-------- MATERIAL FOR THIS EXERCISE
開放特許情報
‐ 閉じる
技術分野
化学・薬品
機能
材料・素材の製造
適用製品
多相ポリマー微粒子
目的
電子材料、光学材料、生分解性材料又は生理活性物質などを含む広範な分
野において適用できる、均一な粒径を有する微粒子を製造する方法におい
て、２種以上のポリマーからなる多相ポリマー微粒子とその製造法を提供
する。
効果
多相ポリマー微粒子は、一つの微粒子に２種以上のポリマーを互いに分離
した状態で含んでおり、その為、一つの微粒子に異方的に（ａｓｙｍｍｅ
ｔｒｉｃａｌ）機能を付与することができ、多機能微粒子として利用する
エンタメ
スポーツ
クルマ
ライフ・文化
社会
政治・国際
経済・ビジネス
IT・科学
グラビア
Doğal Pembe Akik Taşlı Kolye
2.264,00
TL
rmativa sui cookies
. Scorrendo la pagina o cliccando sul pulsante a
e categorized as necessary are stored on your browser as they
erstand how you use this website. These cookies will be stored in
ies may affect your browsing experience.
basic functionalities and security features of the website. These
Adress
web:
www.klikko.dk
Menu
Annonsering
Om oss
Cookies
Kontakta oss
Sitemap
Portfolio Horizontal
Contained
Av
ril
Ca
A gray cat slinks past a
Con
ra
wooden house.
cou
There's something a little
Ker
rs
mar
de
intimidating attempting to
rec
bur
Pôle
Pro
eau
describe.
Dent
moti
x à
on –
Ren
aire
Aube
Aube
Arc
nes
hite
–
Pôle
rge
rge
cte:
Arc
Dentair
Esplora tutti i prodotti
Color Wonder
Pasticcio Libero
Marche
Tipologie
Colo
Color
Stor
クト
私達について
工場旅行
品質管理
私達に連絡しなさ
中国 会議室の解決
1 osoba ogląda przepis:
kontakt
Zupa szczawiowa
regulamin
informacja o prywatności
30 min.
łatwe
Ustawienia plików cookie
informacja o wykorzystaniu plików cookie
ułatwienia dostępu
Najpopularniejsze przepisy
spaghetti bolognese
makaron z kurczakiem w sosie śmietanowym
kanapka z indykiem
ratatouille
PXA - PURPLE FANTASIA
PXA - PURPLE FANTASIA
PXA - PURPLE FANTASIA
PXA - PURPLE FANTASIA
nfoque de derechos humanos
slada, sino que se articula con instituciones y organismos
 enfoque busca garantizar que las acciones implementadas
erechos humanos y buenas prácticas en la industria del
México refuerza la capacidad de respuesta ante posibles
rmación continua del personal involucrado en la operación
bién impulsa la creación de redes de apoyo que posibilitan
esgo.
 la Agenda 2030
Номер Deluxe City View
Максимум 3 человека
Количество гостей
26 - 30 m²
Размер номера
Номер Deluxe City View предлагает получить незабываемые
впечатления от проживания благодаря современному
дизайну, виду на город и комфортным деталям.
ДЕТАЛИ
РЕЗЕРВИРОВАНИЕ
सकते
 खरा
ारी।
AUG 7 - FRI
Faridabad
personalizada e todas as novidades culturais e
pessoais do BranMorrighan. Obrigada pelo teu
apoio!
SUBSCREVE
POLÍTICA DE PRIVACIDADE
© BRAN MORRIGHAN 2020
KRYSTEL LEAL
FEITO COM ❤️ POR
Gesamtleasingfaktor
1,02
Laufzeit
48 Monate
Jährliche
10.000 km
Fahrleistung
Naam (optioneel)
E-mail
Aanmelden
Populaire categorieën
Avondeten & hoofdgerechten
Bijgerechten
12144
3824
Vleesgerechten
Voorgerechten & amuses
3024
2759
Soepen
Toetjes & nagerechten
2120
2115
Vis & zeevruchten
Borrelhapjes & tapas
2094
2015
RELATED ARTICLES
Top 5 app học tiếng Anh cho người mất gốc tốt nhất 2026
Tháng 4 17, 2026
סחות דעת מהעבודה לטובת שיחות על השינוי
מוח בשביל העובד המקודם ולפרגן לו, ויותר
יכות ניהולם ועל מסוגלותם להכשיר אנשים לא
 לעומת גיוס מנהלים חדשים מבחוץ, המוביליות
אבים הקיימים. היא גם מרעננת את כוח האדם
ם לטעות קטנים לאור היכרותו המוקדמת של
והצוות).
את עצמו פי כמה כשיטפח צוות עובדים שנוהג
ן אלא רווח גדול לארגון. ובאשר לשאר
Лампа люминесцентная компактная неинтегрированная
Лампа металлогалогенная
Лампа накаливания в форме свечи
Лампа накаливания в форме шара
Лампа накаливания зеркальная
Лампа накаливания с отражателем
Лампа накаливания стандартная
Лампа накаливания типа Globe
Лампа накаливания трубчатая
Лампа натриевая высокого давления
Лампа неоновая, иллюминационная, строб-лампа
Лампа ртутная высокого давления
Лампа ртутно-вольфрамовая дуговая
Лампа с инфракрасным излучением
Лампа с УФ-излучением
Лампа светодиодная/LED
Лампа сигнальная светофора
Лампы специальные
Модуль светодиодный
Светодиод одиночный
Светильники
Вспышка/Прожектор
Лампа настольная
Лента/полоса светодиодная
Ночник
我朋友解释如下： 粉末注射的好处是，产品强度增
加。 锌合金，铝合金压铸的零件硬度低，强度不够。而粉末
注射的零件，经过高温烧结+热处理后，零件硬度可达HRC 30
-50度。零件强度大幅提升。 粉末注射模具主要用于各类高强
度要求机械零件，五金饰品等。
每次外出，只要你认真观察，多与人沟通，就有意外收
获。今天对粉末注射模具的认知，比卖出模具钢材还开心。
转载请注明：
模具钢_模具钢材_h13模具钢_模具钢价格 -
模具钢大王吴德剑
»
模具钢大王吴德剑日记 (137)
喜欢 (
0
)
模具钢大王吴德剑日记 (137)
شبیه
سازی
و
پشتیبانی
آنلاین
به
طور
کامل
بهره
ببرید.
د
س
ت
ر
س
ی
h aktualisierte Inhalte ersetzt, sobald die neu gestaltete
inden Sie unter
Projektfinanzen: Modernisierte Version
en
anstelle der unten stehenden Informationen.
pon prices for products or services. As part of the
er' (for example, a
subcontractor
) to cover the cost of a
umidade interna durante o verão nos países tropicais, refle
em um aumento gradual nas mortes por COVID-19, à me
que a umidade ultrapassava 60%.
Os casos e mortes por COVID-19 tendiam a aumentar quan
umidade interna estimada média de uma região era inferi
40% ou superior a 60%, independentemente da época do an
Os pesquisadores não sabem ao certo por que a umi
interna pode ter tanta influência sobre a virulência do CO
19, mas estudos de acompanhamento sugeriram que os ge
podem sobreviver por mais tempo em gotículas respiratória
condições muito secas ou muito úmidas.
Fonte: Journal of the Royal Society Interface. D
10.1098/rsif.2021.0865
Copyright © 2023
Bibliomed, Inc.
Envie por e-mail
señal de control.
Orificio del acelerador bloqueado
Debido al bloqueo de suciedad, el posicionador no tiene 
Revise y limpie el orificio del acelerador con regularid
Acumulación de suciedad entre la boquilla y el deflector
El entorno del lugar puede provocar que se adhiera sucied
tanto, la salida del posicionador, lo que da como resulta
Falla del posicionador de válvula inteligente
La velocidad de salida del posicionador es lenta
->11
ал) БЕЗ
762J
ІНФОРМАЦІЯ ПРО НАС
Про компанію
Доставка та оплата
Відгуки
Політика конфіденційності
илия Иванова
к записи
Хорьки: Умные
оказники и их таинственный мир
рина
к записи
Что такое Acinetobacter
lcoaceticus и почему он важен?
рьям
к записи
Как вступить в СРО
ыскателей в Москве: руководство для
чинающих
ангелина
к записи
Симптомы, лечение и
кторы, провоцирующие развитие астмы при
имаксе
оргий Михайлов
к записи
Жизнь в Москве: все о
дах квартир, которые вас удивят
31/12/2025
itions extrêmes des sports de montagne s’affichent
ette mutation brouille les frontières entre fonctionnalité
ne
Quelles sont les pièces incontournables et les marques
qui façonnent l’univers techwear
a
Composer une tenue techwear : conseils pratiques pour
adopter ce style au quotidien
----------------
EXERCISE DESCRIPTION ->
Could you change every "微粒子" to "マイクロ粒子" in the stretch from the first row through the row containing "した状態で含んでおり、その為、一つの微粒子に異方的に（ａｓｙｍｍｅ", keeping everything else the same, and give back only those rows?

EXERCISE SOLUTION ->
開放特許情報
‐ 閉じる
技術分野
化学・薬品
機能
材料・素材の製造
適用製品
多相ポリマーマイクロ粒子
目的
電子材料、光学材料、生分解性材料又は生理活性物質などを含む広範な分
野において適用できる、均一な粒径を有するマイクロ粒子を製造する方法におい
て、２種以上のポリマーからなる多相ポリマーマイクロ粒子とその製造法を提供
する。
効果
多相ポリマーマイクロ粒子は、一つのマイクロ粒子に２種以上のポリマーを互いに分離
した状態で含んでおり、その為、一つのマイクロ粒子に異方的に（ａｓｙｍｍｅ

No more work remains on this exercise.